Work task 1:
Transcribe the entries from the start of the entries through the line containing "Zoraďovanie", including both ends. Leave the pictures out of your answer.

Excerpt:
================
You will initially start at the upper left cell (0, 0). A valid path in the grid is a path that starts from the upper left cell (0, 0) and ends at the bottom-right cell (m - 1, n - 1) following the signs on the grid. The valid path does not have to be the shortest.

You can modify the sign on a cell with cost = 1. You can modify the sign on a cell one time only.

Return the minimum cost to make the grid have at least one valid path.

Example 1:

Input: grid = [[1,1,1,1],[2,2,2,2],[1,1,1,1],[2,2,2,2]]
Output: 3
Explanation: You will start at point (0, 0).
The path to (3, 3) is as follows. (0, 0) --> (0, 1) --> (0, 2) --> (0, 3) change the arrow to down with cost = 1 --> (1, 3) --> (1, 2) --> (1, 1) --> (1, 0) change the arrow to down with cost = 1 --> (2, 0) --> (2, 1) --> (2, 2) --> (2, 3) change the arrow to down with cost = 1 --> (3, 3)
The total cost = 3.

Example 2:

Input: grid = [[1,1,3],[3,2,2],[1,1,4]]
Output: 0
Explanation: You can follow the path from (0, 0) to (2, 2).

Example 3:

Input: grid = [[1,2],[4,3]]
Output: 1

Constraints:

  • m == grid.length
  • n == grid[i].length
  • 1 <= m, n <= 100
  • 1 <= grid[i][j] <= 4

Solutions (Rust)
================
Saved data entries
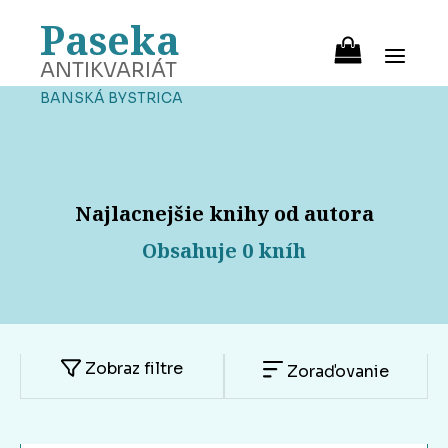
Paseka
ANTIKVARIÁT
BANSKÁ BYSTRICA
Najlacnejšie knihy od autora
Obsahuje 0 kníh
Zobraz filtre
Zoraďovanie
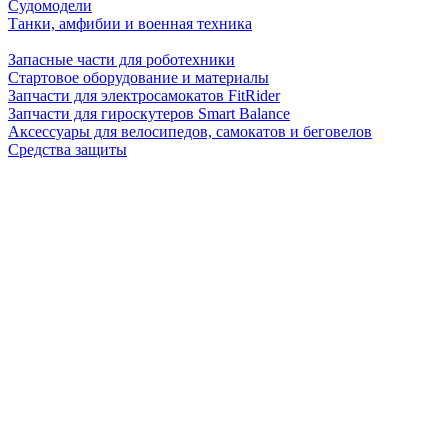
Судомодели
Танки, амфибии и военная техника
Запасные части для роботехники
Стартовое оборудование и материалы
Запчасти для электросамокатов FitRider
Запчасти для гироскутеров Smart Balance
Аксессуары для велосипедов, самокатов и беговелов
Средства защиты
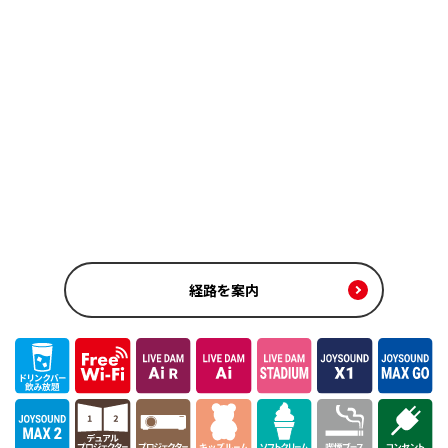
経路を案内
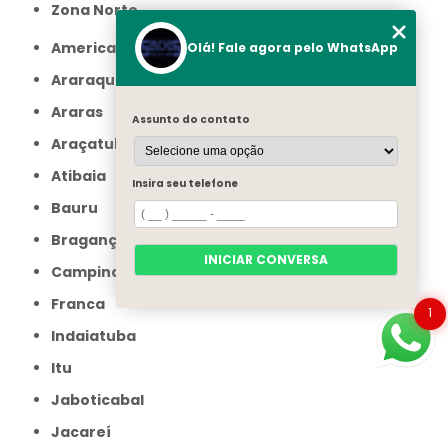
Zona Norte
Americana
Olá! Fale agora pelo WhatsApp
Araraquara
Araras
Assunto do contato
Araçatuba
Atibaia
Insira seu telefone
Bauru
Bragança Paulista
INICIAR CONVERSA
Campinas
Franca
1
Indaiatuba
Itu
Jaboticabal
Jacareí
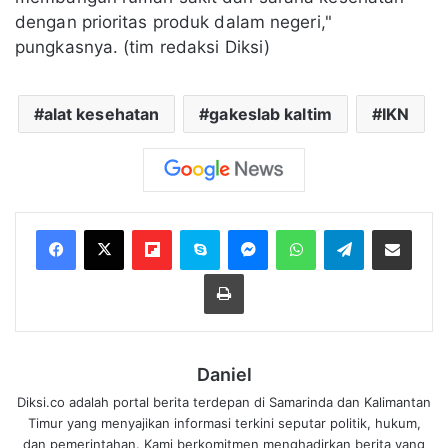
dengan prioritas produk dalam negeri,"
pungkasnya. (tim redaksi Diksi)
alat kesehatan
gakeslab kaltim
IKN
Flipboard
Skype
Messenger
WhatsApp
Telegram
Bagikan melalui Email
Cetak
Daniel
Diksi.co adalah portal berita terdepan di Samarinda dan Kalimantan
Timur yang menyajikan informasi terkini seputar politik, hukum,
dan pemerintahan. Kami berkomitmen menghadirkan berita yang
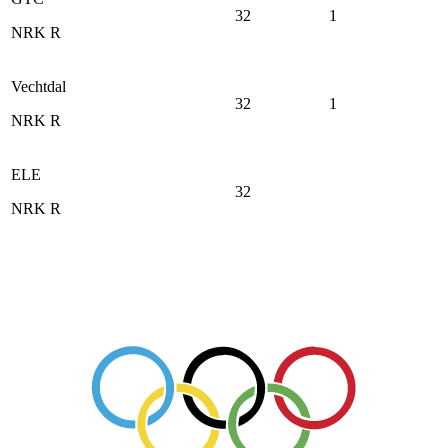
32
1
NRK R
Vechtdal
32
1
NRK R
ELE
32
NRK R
================
Work task 2:
Pick up the text on the minimum-cost grid path problem where it stops, and keep going.

Answer box 1:
Paseka
ANTIKVARIÁT
BANSKÁ BYSTRICA
Najlacnejšie knihy od autora
Obsahuje 0 kníh
Zobraz filtre
Zoraďovanie

Answer box 2:
1. Solution

impl Solution {
    pub fn min_cost(grid: Vec<Vec<i32>>) -> i32 {
        use std::collections::BinaryHeap;
        use std::collections::HashSet;

        let m = grid.len();
        let n = grid[0].len();
        let mut seen = HashSet::new();
        let mut heap = BinaryHeap::from([(0, 0, 0)]);

        while let Some((cost, i0, j0)) = heap.pop() {
            if i0 < 0 || j0 < 0 || i0 >= m || j0 >= n {
                continue;
            }

            if i0 == m - 1 && j0 == n - 1 {
                return -cost;
            }

            seen.insert((i0, j0));

            for (i1, j1, g) in [
                (i0, j0 + 1, 1),
                (i0, j0 - 1, 2),
                (i0 + 1, j0, 3),
                (i0 - 1, j0, 4),
            ] {
                if !seen.contains(&(i1, j1)) {
                    if g == grid[i0 as usize][j0 as usize] {
                        heap.push((cost, i1, j1));
                    } else {
                        heap.push((cost - 1, i1, j1));
                    }
                }
            }
        }

        unreachable!()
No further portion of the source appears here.